A few years ago now I was advocating doubling the salary cap in the SANFL. But there's no way you could think of that these days with the finances of the SANFL looking very unhealthy. Abolishing it completely will lead to clubs going bust or being uncompetitive.
However, we need something. If there is no clear jump in standard from SANFL to the lower levels then the SANFL will fold pretty quickly. Without trivialising the problems regarding players drifting away from SANFL (or never arriving at SANFL) for easy money with less commitment in the country, it does need to be kept in some kind of perspective. Players have always done it; and whether the rate of it is increasing, is more of an impressionistic thing than something easily quantified. (You can count the ex-SANFL players on official 'out' sheets who've gone to country clubs, but you'll never count players from the country who may have been approached by a SANFL club but decided not to come.) I don't think anyone would doubt the result if the best country club in the state played the wooden spoon SANFL club. The substantially higher standard of the SANFL league comp isn't only achieved by taking the same standard of players and flogging them for 5 days/nights a week instead of 1 or 2 nights in the country. You're also starting from a base of more talented players, most of whom (i.e. the 7th-to-21st best players in a club, not the stars) are attracted by the higher standard (and the carrot of AFL interest if they're good enough) rather than principally by $ signs.
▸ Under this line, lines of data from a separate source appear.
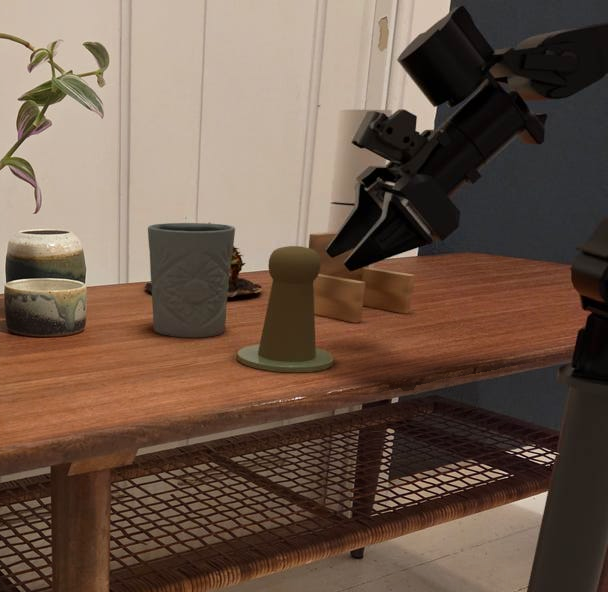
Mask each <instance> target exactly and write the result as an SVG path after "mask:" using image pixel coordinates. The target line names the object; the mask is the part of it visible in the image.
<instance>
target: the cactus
mask: <svg viewBox="0 0 608 592" xmlns="http://www.w3.org/2000/svg"><path fill="white" fill-rule="evenodd" d="M208 224H212V222H210V221H209V222H208ZM242 257H244V255H243V254H241V251H239V248H238V247H236V246H235V245H233V253H232V259H231V266H230V277H229V289H228V296H227V298H233V297H236V296H237V297H238V296H243V295H251V294H257V293H260V292H261V291H262V290H263V286H262V285H260V284H259V283H254V282H252V281H251V280H248V279H246V278H243V277H239V275H240V272H242V269H243V266H245V265H246V264H247V263H246V262H243V259H242ZM144 289H146V290H147V291H149V292H151V293H152V283H151V282H147V283H146V284H145V285H144Z"/></svg>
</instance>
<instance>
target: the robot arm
mask: <svg viewBox="0 0 608 592" xmlns="http://www.w3.org/2000/svg"><path fill="white" fill-rule="evenodd" d="M396 62H398V64H399V65H400V66H401V67H402V69H403V70H404V71H405V72H406V74H407V75H408V76H409V78H410V79H411V80H412V81H413V83H414V84H415V85H416V87H417V88H418V89H419V90H420V92H421V93H422V94H423V96H424V97H425V98H426V99H427V100H428V101H429V103H430V104H431V105H432V107H433V108H437V107H439V106H441V105H443V104H446V106H447V107H448V108H450V109H452V108H454V107H456V106H458V105H459V104H461V103H463V101H465V100H466V99H467V98H469V97H470V96H471V97H470V98H469V99H468V100H466V101H465V102H464V103H463V104H462V105H460V106H459V108H458V109H456V110H455V112H453V113H452V114H451V115H450V116H449V117H448V118H447V119H446V120H445V121H443V122H442V124H440V126H438V127H437V128H436V129H425V130H423V131H422V132H421V133H420V132H419V131H417V122H418V116H417V115H416V114H414V113H412V112H410V111H408V110H406V109H403V108H402V109H397V110H396V111H394V113H393V112H392V114H391V116H390V117H388V116H386V114H384V113H379V112H377V111H368V112H367V113H366V115H365V117H364V119H363V121H362V123H361V125H360V126H359V128H358V130H357V132H356V134H355V136H354V138H353V140H352V141H351V143H352V144H354V145H355V146H357V147H359V148H361V149H363V148H366V149H367V150H369V151H371V152H373V153H375V154H377V155H379V156H381V157H383V158H384V159H386V161H387V163H386V165H385V167H383V166H369V167H368V168H367V169H366V170H365V171H364V172H362V173H361V174H360V175H359V176H358V177H357V178H356V180H357V182H358V183H359V184H358V183H356V184H355V187H354V189H355V205H354V208H353V209H352V211H351V212H350V214H349V216H348V217H347V219H346V220H345V222H344V223H343V225H342V226H341V228H340V229H339V231H338V232H337V234H336V235H335V237H334V238H333V240H332V241H331V243H330V244H329V246H328V247H327V249H326V253H327V254H328V255H329V256H330V257H331V258H334V257H336V256H338V255H340V254H343V253H345V252H347V251H349V250H351V249H353V248H355V247H356V248H355V249H354V250H353V251H352V253H351V254H350V255H349V257H348V258H347V259H346V260H345V262H344V265H345V267H346V268H347V269H348V270H349V271H355V270H357V269H360V268H363V267H365V266H368V265H371V264H373V263H374V264H375V263H379V262H381V261H384V260H387V259H389V258H392V257H395V256H398V255H401V254H404V253H407V252H409V251H413V250H415V249H418V248H421V247H424V246H430V245H432V244H434V240H437V241H439V242H444V241H445V240H446V239H447V238H448V237H450V235H452V234H453V233H454V232H455V231H456V230H457V229H458V228H459V227H460V226H459V225H460V220H461V213H462V212H461V211H460V209H459V208H458V207H457V206H456V204H455V203H454V202H453V201H452V199H450V198H451V197H452V196H453V195H454V194H455V193H457V192H458V191H459V190H460V189H461V188H462V187H463V186H464V185H465V184H470V185H474V184H475V183H476V182H477V181H479V179H481V178H482V177H483V176H482V175H481V173H480V171H481V170H482V169H483V168H484V167H485V166H487V164H488V163H490V162H491V161H492V160H493V159H494V158H495V157H496V156H498V154H500V153H501V152H502V151H503V150H504V149H505V148H506V147H507V146H508V145H510V144H511V143H512V142H513V141H514V140H515V139H517V137H519V139H520V140H521V141H522V143H523V144H526V145H542V144H544V142H545V139H546V137H545V136H546V124H547V123H546V122H547V120H548V117H549V116H548V114H547V113H545V112H544V113H538V112H537V113H534V112H533V110H531V108H530V107H529V106H528V105H527V103H526V101H530V102H535V101H550V100H551V101H553V100H562V99H566V98H569V97H571V96H574V95H575V94H577V93H579V92H581V91H583V90H585V89H586V88H588V87H590V86H591V85H594V84H596V83H597V82H599V81H600V80H603V79H604V78H605V77H607V76H608V21H605V22H604V21H603V22H599V23H594V24H587V25H581V26H577V27H576V26H575V27H571V28H570V27H569V28H566V29H560V30H556V31H551V32H546V33H541V34H537V35H533V36H530V37H527V38H526V39H524V40H522V41H521V42H520V43H519V44H518V45H516V46H515V47H513V46H510V47H504V48H500V49H494V48H493V47H492V45H490V43H489V42H488V40H487V39H486V38H485V36H484V35H483V34H482V33H481V31H480V30H479V28H478V27H477V26H476V24H475V22H474V20H473V17H472V15H471V13H470V12H469V11H468V9H467V8H466V6H465V5H458V6H456V7H453V8H452V9H451V10H450V11H449V12H448V13H447V14H446V15H445V16H443V17H441V19H439V20H438V21H436V22H435V23H434V24H432V26H430V27H429V28H428V29H427V30H426V31H424V32H421V33H419V34H417V36H416V37H415V38H414V39H413V40H412V41H411V42H410V43H409V44H408V45H407V46H406V47H405V48H404V49H403V50H402V52H401V53H400V54H399V56H398V57H397V59H396ZM501 84H505V85H508V86H509V88H510V90H511V91H509V92H507V91H506V90H505V89H504V87H502V86H501ZM479 87H480V88H479ZM478 88H479V89H478ZM476 90H477V91H476ZM475 91H476V92H475ZM474 92H475V93H474ZM472 94H473V95H472ZM432 238H433V239H434V240H433V239H432ZM575 250H576V251H579V253H578V254H577V255H576V256H575V258H574V260H573V261H572V263H571V265H570V271H571V272H570V280H571V283H572V286H573V288H574V290H575V291H576V292H577V293H578V294H579V299H580V306H581V309H582V310H583V311H585V312H590V313H589V314H588V315H587V317H586V320H585V325H583V326H582V327H581V328H579V329H578V330H577V334H576V339H575V344H574V348H573V354H572V359H571V363H570V364H571V366H572V368H575V369H574V370H573V371H572V375H571V376H574V377H579V378H586V379H592V380H598V381H605V382H608V215H606V216H605V217H603V219H601V221H599V223H598V224H597V226H596V227H595V229H594V230H593V232H592V233H591V235H590V236H589V237H588V238H587V239H585V241H584V242H582V243H580V244H578V245H577V246H576V247H575Z"/></svg>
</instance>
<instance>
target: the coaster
mask: <svg viewBox="0 0 608 592" xmlns="http://www.w3.org/2000/svg"><path fill="white" fill-rule="evenodd" d="M259 346H260V343H259V344H252V345H247V346H243V347H241V348H240V349H238V351H237V352H236V359H237V361H238V362H239V363H240V364H243V365H245V366H247V367H250V368H254V369H256V370H257V369H258V370H261V371H268V372H277V373H292V374H293V373H313V372H318V371H319V372H320V371H323V370H327V369H329V368H331V367H332V366H333V365H334V359H335V357H334V355H333V354H331V353H330V352H329V351H326V350H324V349H321V348H317V347H316V357H315V358H314V359H312V360H309V361H302V362H285V361H276V360H271V359H266V358H264V357H261V356H260V355H258V350H259Z"/></svg>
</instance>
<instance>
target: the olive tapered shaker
mask: <svg viewBox="0 0 608 592" xmlns="http://www.w3.org/2000/svg"><path fill="white" fill-rule="evenodd" d="M320 266H321V262H320V257H319V255H318V253H317V252H316V251H315V250H313V249H310V248H309V247H304V246H299V245H290V246H281V247H278V248H276V249H274V250H273V251H272V252H271V254H270V256H269V259H268V272H269V275H270V277H271V279H272V282H271V287H270V291H269V292H270V293H269V297H268V302H267V306H266V312H265V317H264V322H263V327H262V330H261V331H262V332H261V336H260V341H259V344H260V346H259V350H258V355H260V356H261V357H264V358H266V359H271V360H276V361H285V362H302V361H309V360H312V359H314V358H315V357H316V348H317V345H316V343H317V342H316V320H315V314H314V288H313V281H314V280H315V279H316V278H317V276H318V274H319V271H320Z"/></svg>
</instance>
One thing that is a truly terrible idea, is abolishing the SANFL reserves. Having U/18s that flow through reserves ultimately to league, in the same club wearing the same jumper, is the lifeblood of the competition. Talented U/18s, slim to no chance of getting drafted, and not yet a realistic chance of getting picked in the league squad, would be lost to the system and a fair proportion would never come back without reserves. In the middle of the year, it's a real feather in the cap of U/18s who are performing well for them to be called up to reserves; motivating them to come back and train in the summertime once they're 19 or so.
This is a point that has been overlooked in the whole AFL reserves debate. The real death of the Port Adelaide Magpies as a SANFL club, is not about 15 or so SANFL league-standard (or fringe) players who played for them in 2013 who won't be there in 2014; nor is it about where 10 or so AFL-listed players will be playing their SANFL. It's that from 2015, the tap for future talent flowing through to the Magpies reserves and ultimately league, has been turned off. And the pipes will be dug up and carted away.